Your job is to return each record exactly, minus any pictures.

=== Begin Enclosure ===

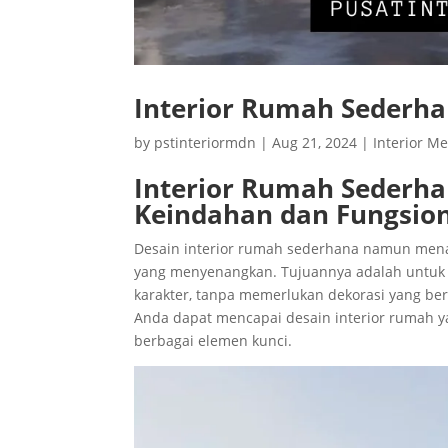
Interior Rumah Sederha
by
pstinteriormdn
|
Aug 21, 2024
|
Interior M
Interior Rumah Sederh
Keindahan dan Fungsion
Desain interior rumah sederhana namun men
yang menyenangkan. Tujuannya adalah untuk m
karakter, tanpa memerlukan dekorasi yang ber
Anda dapat mencapai desain interior rumah
berbagai elemen kunci.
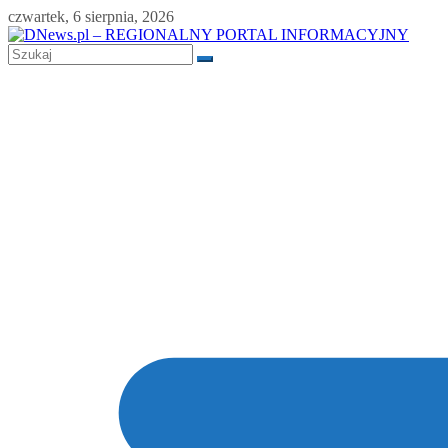
Skip
czwartek, 6 sierpnia, 2026
to
content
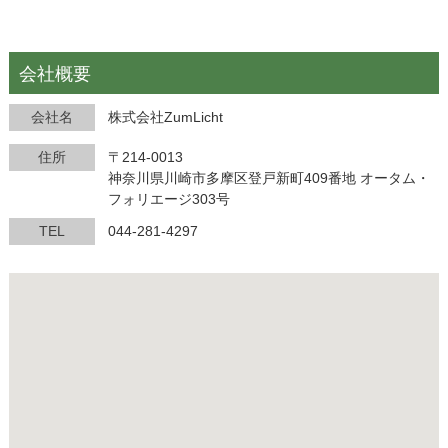
会社概要
会社名
株式会社ZumLicht
住所
〒214-0013
神奈川県川崎市多摩区登戸新町409番地 オータム・
フォリエージ303号
TEL
044-281-4297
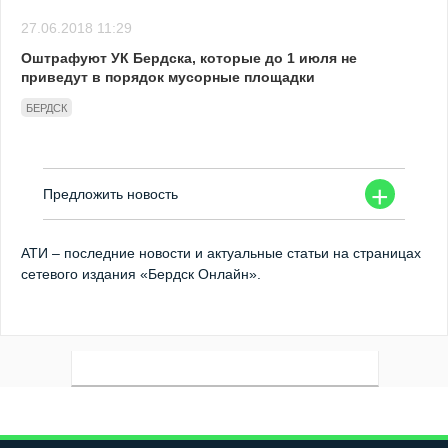
27.06.2018 11:29
Оштрафуют УК Бердска, которые до 1 июля не
приведут в порядок мусорные площадки
БЕРДСК
+
Предложить новость
АТИ – последние новости и актуальные статьи на страницах
сетевого издания «Бердск Онлайн».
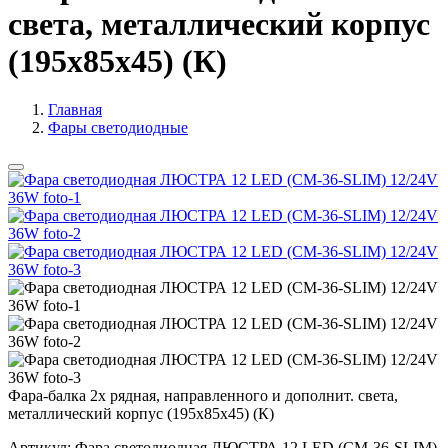
света, металлический корпус
(195х85х45) (К)
Главная
Фары светодиодные
Фара-балка 2х рядная, направленного и дополнит. света,
металлический корпус (195х85х45) (К)
Артикул:
Фара светодиодная ЛЮСТРА 12 LED (CM-36-SLIM)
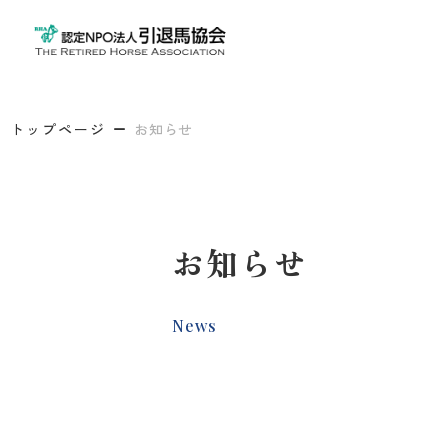
トップページ
お知らせ
お知らせ
News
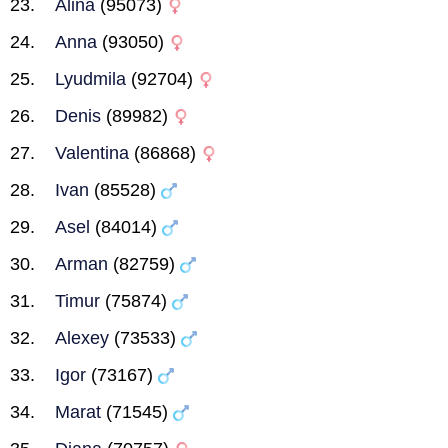
Alina
(95073)
Anna
(93050)
Lyudmila
(92704)
Denis
(89982)
Valentina
(86868)
Ivan
(85528)
Asel
(84014)
Arman
(82759)
Timur
(75874)
Alexey
(73533)
Igor
(73167)
Marat
(71545)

=== End Enclosure ===

SOLUTION BELOW ▸
Interior Rumah Sederha
by
pstinteriormdn
|
Aug 21, 2024
|
Interior M
Interior Rumah Sederh
Keindahan dan Fungsion
Desain interior rumah sederhana namun men
yang menyenangkan. Tujuannya adalah untuk m
karakter, tanpa memerlukan dekorasi yang ber
Anda dapat mencapai desain interior rumah
berbagai elemen kunci.
Skip
czwartek, 6 sierpnia, 2026
to
content
会社概要
会社名
株式会社ZumLicht
住所
〒214-0013
神奈川県川崎市多摩区登戸新町409番地 オータム・
フォリエージ303号
TEL
044-281-4297
27.06.2018 11:29
Оштрафуют УК Бердска, которые до 1 июля не
приведут в порядок мусорные площадки
БЕРДСК
+
Предложить новость
АТИ – последние новости и актуальные статьи на страницах
сетевого издания «Бердск Онлайн».
света, металлический корпус
(195х85х45) (К)
Главная
Фары светодиодные
Фара-балка 2х рядная, направленного и дополнит. света,
металлический корпус (195х85х45) (К)
Артикул:
Фара светодиодная ЛЮСТРА 12 LED (CM-36-SLIM)
トップページ
お知らせ
お知らせ
News
Alina
(95073)
Anna
(93050)
Lyudmila
(92704)
Denis
(89982)
Valentina
(86868)
Ivan
(85528)
Asel
(84014)
Arman
(82759)
Timur
(75874)
Alexey
(73533)
Igor
(73167)
Marat
(71545)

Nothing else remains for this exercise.